The problem seems to be asking for dS/dt at r = 5. dV/dt appears to be equivalent to S.

dS/dt = (d/dt)(4πr²)
dS/dt = 8πr(dV/dt) <--- This step is the one that's really bugging me, especially that dV/dt tagged onto the end.
dS/dt = 8π5(70)
dS/dt = 2800π
dS/dt = 8796.459

Which is apparently incorrect. I'm having a lot of trouble grasping these and other related rate problems, mainly because I am not sure how to properly set up the equations and every tutorial I've found on the subject (including my textbook) simply breeze over that step by saying "Find an equation that describes the given relationship."

Any help is much appreciated.

 

[Char. Limit]

Well, firstly, what you'll want to do is find S as a function of V. This can be done by solving your function V = 4 pi r^3 / 3 for r, and then plugging that into the r in your function for S.

So basically, solve your volume function for r, and then plug that into the r in your surface area function.

 

[AmiraM]

Thanks!

Alright, so I tried what you said and came out with:

S = 4π(sqrt3(3v/4π))²

Taking the derivatives using the chain rule leaves me with:

dS/dt = 8π(3v'/4π)^1/3(3v'/4π)^-2/3, or
dS/dt = 8(3v'/4)^-1/3

When I plug v' = 70 into the equation, it returns 2.137, which is unfortunately also incorrect. I can show my deriving process step-by-step if it helps anyone spot where I'm making my error.

 

[Char. Limit]

Thanks!

Alright, so I tried what you said and came out with:

S = 4π(sqrt3(3v/4π))²

Taking the derivatives using the chain rule leaves me with:

dS/dt = 8π(3v'/4π)^1/3(3v'/4π)^-2/3, or
dS/dt = 8(3v'/4)^-1/3

When I plug v' = 70 into the equation, it returns 2.137, which is unfortunately also incorrect. I can show my deriving process step-by-step if it helps anyone spot where I'm making my error.

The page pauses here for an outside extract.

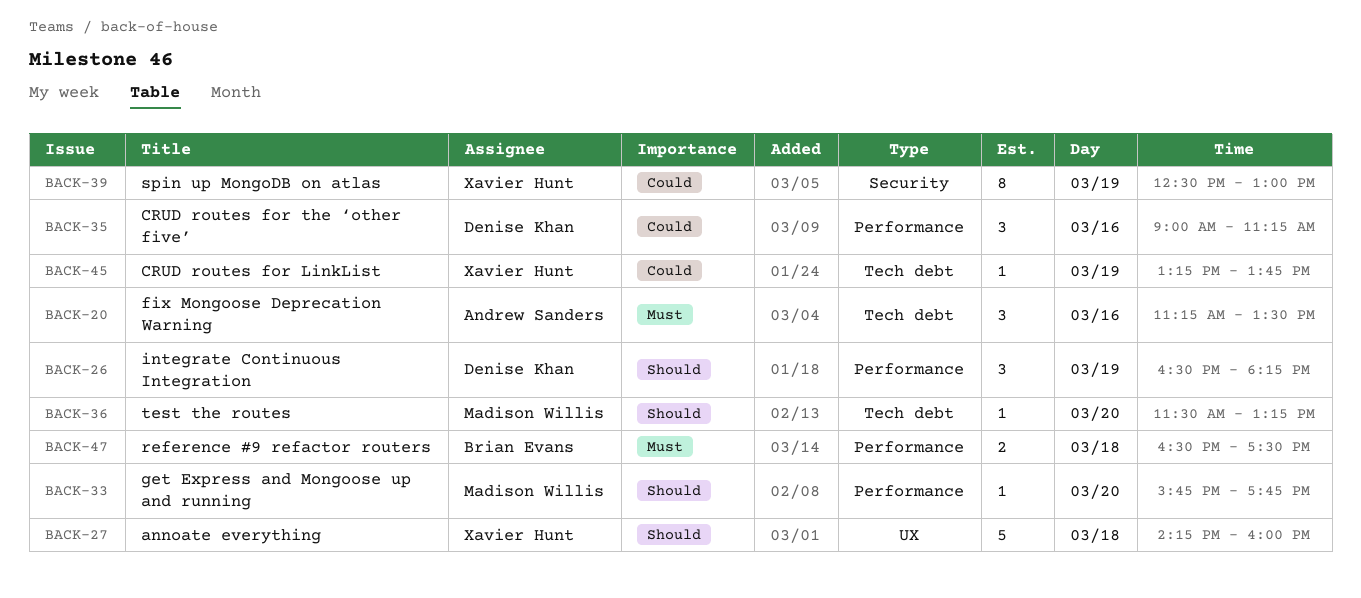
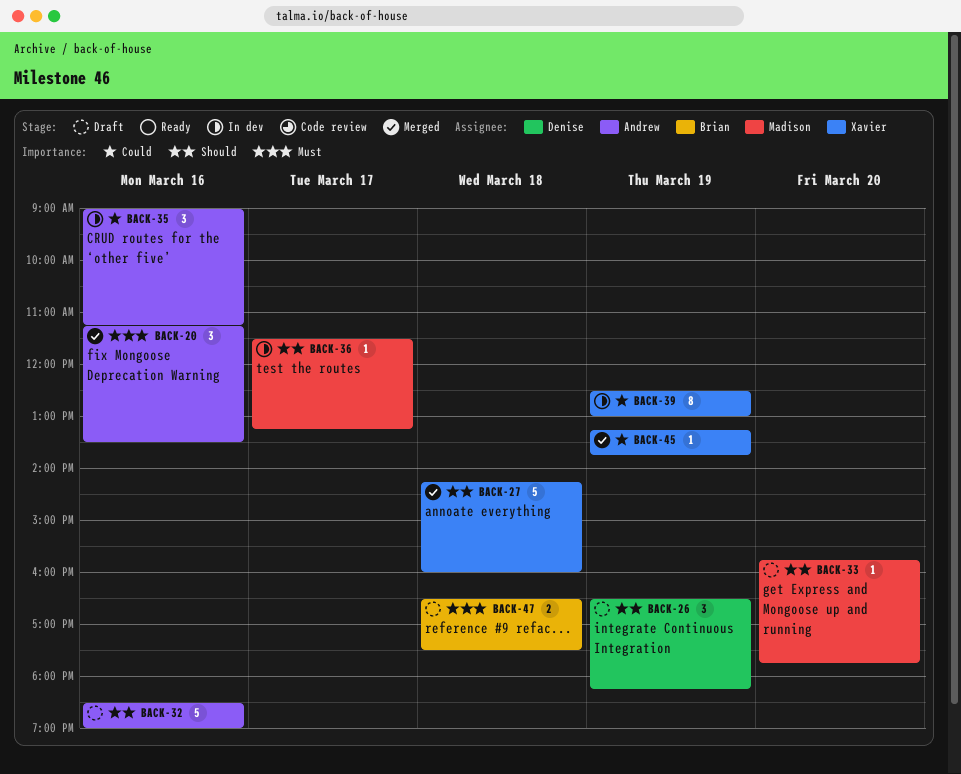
BACK-32: none -> present
BACK-35, owner: Denise Khan -> Andrew Sanders
BACK-36, day: Mar 20 -> Mar 17

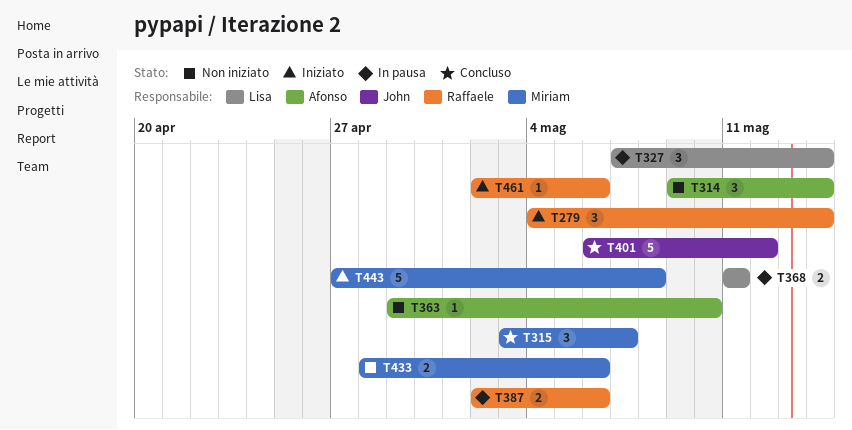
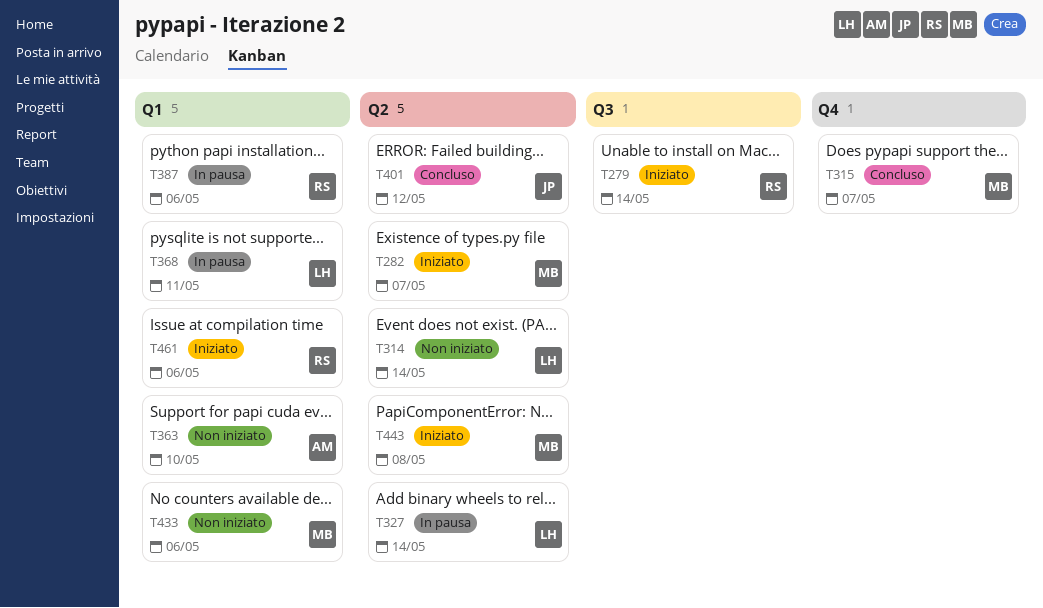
T282: none -> present
T314, owner: Afonso -> Lisa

You did something wrong here. Taking the derivative with the chain rule should yield a (-1/3) term and then v' on the outside.

 

[jhae2.718]

You are applying the chain rule incorrectly. [tex]\frac{dy}{dx} = \frac{dy}{dt}\frac{dt}{dx}[/tex]

 

[AmiraM]

Yes, there was definitely something wrong with the way I derived. I tried deriving it again, step-by-step this time, and ended up with the correct answer. Thanks so much guys, you were really helpful :)